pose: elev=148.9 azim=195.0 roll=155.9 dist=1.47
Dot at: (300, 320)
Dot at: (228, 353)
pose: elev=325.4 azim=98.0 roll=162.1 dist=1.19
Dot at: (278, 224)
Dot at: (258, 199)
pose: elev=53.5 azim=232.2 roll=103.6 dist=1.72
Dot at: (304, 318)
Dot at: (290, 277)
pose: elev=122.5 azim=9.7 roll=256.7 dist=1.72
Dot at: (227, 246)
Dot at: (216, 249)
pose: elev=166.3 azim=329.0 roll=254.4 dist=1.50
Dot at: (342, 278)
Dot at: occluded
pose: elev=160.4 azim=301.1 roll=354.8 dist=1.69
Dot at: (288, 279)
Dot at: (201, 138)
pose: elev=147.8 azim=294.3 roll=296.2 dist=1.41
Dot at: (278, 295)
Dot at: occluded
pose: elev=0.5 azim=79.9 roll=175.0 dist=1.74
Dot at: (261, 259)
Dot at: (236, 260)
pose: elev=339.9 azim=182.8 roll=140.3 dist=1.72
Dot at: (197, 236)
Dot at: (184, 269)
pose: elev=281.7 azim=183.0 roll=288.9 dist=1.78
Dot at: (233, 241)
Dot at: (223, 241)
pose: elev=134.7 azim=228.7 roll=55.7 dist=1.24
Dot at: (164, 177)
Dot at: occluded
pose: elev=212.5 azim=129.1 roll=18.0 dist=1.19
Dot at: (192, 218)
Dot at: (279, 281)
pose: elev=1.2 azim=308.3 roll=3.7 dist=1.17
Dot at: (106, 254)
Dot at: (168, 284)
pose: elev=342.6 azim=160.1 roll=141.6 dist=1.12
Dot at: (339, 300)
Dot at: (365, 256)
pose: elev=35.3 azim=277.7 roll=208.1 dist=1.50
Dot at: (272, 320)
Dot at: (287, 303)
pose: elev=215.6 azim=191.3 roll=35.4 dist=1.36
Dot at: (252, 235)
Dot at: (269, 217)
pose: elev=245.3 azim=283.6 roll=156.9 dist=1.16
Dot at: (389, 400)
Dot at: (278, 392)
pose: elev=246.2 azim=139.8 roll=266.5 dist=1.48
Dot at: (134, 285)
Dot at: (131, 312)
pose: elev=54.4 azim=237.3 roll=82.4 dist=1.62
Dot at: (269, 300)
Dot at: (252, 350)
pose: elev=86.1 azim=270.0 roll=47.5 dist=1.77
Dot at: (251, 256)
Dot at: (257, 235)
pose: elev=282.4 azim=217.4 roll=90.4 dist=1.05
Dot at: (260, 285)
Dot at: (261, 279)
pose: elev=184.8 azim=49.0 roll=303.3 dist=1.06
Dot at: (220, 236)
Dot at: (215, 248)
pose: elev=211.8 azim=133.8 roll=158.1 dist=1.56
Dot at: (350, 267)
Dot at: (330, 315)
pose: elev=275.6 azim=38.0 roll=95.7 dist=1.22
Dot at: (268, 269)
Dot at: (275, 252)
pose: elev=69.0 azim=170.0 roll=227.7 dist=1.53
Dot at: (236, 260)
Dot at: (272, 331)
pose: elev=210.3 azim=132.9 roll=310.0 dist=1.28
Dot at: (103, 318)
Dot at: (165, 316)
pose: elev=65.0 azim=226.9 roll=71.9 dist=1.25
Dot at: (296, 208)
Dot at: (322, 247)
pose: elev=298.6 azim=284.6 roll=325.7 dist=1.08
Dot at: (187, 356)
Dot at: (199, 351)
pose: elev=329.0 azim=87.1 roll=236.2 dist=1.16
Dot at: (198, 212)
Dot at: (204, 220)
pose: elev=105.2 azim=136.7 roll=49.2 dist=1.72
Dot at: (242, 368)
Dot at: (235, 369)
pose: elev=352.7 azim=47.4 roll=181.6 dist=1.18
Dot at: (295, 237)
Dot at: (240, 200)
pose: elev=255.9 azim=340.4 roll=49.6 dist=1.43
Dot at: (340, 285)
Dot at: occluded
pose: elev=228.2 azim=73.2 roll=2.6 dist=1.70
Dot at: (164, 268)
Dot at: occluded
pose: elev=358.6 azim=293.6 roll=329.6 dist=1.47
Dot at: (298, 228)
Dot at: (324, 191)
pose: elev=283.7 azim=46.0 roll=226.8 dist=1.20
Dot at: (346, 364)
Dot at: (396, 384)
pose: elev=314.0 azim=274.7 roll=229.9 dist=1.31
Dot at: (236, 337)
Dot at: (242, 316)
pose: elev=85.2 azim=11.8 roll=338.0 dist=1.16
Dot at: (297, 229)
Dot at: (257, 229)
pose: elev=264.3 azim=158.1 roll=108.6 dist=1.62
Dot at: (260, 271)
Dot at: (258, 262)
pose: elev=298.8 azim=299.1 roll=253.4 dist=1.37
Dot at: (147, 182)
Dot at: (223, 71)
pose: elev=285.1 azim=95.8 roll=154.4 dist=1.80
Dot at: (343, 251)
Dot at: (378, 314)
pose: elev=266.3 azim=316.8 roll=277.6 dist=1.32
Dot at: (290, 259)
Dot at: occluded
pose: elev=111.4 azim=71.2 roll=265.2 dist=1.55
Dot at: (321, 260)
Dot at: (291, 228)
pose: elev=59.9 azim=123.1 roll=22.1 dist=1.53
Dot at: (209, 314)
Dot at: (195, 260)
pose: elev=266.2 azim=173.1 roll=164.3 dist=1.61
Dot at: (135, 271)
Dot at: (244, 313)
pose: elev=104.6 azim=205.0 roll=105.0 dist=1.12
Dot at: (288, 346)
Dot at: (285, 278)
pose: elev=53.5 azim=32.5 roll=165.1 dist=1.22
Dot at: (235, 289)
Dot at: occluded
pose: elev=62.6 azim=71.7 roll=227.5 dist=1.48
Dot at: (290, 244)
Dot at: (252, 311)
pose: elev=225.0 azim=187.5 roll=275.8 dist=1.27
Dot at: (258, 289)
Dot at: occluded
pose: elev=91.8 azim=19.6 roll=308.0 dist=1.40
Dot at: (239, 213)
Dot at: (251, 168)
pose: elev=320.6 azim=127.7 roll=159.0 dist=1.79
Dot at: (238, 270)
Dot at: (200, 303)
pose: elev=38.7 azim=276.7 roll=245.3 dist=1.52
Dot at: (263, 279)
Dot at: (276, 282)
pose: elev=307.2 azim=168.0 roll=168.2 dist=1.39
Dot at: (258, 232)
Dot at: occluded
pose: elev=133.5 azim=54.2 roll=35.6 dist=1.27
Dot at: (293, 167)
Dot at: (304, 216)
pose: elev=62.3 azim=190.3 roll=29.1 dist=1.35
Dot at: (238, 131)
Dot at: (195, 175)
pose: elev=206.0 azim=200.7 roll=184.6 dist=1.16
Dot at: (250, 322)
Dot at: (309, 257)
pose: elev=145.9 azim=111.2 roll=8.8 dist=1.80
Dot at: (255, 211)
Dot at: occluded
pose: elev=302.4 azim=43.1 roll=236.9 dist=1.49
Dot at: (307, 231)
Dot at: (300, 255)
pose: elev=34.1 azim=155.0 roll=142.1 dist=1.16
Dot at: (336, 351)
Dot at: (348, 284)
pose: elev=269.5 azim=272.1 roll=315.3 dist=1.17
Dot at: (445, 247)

....

» Set task
Rewrite the data from the line that contains "pose: elev=320.6 azim=127.7" down to the line that contains "Dot at: (309, 257)", changing "dist" to "distance" and keeping everything else the same.

» Exercise result
pose: elev=320.6 azim=127.7 roll=159.0 distance=1.79
Dot at: (238, 270)
Dot at: (200, 303)
pose: elev=38.7 azim=276.7 roll=245.3 distance=1.52
Dot at: (263, 279)
Dot at: (276, 282)
pose: elev=307.2 azim=168.0 roll=168.2 distance=1.39
Dot at: (258, 232)
Dot at: occluded
pose: elev=133.5 azim=54.2 roll=35.6 distance=1.27
Dot at: (293, 167)
Dot at: (304, 216)
pose: elev=62.3 azim=190.3 roll=29.1 distance=1.35
Dot at: (238, 131)
Dot at: (195, 175)
pose: elev=206.0 azim=200.7 roll=184.6 distance=1.16
Dot at: (250, 322)
Dot at: (309, 257)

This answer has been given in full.